Costikyan at Free Play

02 August 2005

God, I’d forgotten just how well Greg Costikyan writes some times. In particular, his presentation to Free Play in Melbourne, downloadable from this post, makes its (very worthwhile) points well. If the games industry doesn’t collectively wake the hell up, and snap out of being marketing-and-publisher-driven, it could find itself in deep trouble. Greg explains this point in his slides in, well, a little more detail than me.

Rearranging the furniture

01 August 2005

If things look a little odd around these parts, it’s because I’m in the middle of a live re-design. I’ll be going back and forth between the old template and the new whilst I iron things out. So don’t be alarmed…

Matt takes his games-as-tidying-up metaphor further, and touches on several things swirling round my head for a year or so now – the comparison between the western tradition of warfare-based games – chess, backgammon etc – versus eastern & African traditions of sowing, acquiring territory, growing. I like the distinction Matt suggests – the western games, more generally, as “literal”, and the eastern games as “oral”. Food for thought – thoughts I ought to start joining together, soon.

Side Job Track

28 July 2005

Whilst the excellent Blinksale has been getting a lot of plaudits recently, I only just discovered Side Job Track (launched in November 2004), which is in many ways just as noteworthy.

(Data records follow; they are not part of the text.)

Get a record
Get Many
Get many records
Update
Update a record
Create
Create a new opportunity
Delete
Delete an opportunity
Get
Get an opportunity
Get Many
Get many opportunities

It exists to track progress on projects and jobs for freelance, part-time, or small business workers, and it’s really pretty good; simple to use with excellent help and notifications – it’s very consistent about letting you know what you’ve just done, and what will happen when you click something. The only slight problems are that the invoicing is a bit less awesome than Blinksale, and that it’s very focused on building up lists of standardised “services”… when many people are consistently doing bespoke work. Still, worth checking out.

AntiRSI

28 July 2005

In the boring-but-useful category comes Anti-RSI, a simple, not-overly obtrusive break manager for OSX. I don’t need it to prevent RSI, I do OK at that myself. I need it for my own sanity. Will check it out and report back; think it could make things calmer and less stressful, especially when bugfixing programs in languages I don’t really know.

Vienna

26 July 2005

Vienna is a new, freeware, opensource feedreader for OSX. It’s in final beta but I’m really liking it; very stripped-back interface, support for groups, smart folders and Atom. I’m going to experiment with it for a bit; NNW and me have only got on so well, recently, so this could be the change I need. Recommended, anyhow. [via Jon Hicks]

Google Moon

20 July 2005

Google Moon. Awesome. In honour of the first manned moon Landing, on July 20, 1969, Google have produced a small-ish map of the Apollo landing sites and surrounding area. The imagery is not from Keyhole this time, but Nasa. Unfortunately, Nasa could only supply information to a certain resolution; undeterred, Google used their common sense, which is why what you see when you zoom all the way in is just too beautiful.

Django

18 July 2005

Django looks rather interesting; a fairly substantial Python webapp framework, with a leaning towards publication of, well, stuff. Might bear it in mind if I ever get around to Python, and if I ever master my bloody Unix PATH.

FlickrRSS pics

17 July 2005

Finally, six months after I commented the block out, I’ve got some Flickr pics in the sidebar. Which will hopefully make me updated it more. Scraping courtesy of the surprisingly good flickrRSS.

Fun with the local webserver this weekend. Having installed MySQL, I promptly set up a local install of WordPress (good) for hackery and tomfoolery. Then I installed myself a copy of Justin Vincent’s ezSQL (handy, even if some of his programming ideas are a little misguided IMHO), and Smarty, and got to work on something I’ve been meaning to work on for a while.

Development going very well. Smarty in particular is delightful – its approach to templating makes perfect sense now, and it has some lovely little functions and tools in it that have made knocking out templates really easy. Fun, fun.